As it turns out, using the second model will give a 26% error and a 74% accuracy for the model, a little imrprovement on the accuracy.
fitted.results <- predict(model2,newdata=credit_test,type='response')
head(fitted.results)
## 27 28 76 96 101 104
## 0.2172300 0.2668529 0.3601173 0.9394795 0.2372276 0.2403150
fitted.results <- ifelse(fitted.results > 0.5,1,0)
head(fitted.results)
## 27 28 76 96 101 104
## 0 0 0 1 0 0
head(credit_test$default)
## [1] 0 0 0 1 0 0
misClasificError <- mean(fitted.results != credit_test$default)
misClasificError
## [1] 0.26
print(paste('Accuracy',1-misClasificError))
## [1] "Accuracy 0.74"
library(ROCR)
p <- predict(model2, newdata=credit_test, type="response")
pr <- prediction(p, credit_test$default)
prf <- performance(pr, measure = "tpr", x.measure = "fpr")
plot(prf)
abline(0,1,lwd = 2, lty = 2)
The AUC (area under the curve) of the ROC curve is computed to be 0.75. It is said to be about 75% good at identifying positive value and it is considered a acceptable/fair classifier model.
auc <- performance(pr, measure = "auc")
auc <- auc@y.values[[1]]
auc
## [1] 0.7453641
Conclusion: Initially, A logistic regression is applied to the credit dataset using all the features to make prediction of default status in the tested dataset.

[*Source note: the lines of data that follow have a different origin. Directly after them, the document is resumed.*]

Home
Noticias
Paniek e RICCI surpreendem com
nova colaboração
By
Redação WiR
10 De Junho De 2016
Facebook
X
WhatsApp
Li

The AIC is 921, accuracy is 72% and AUC of the ROC curve is 0.77. An improved model is done using few selective significant predictors at the alpha 0.05 level. The AIC of the improved model is 911, accuracy is 74% and the AUC of the ROC curve is 0.75. Although the AUC of the ROC curve decreases a little, but both are in the same range which are considered acceptable/fair model for prdicting future values, the accuracy is confirmed to be higher for the second model, and AIC confirms it is a better model.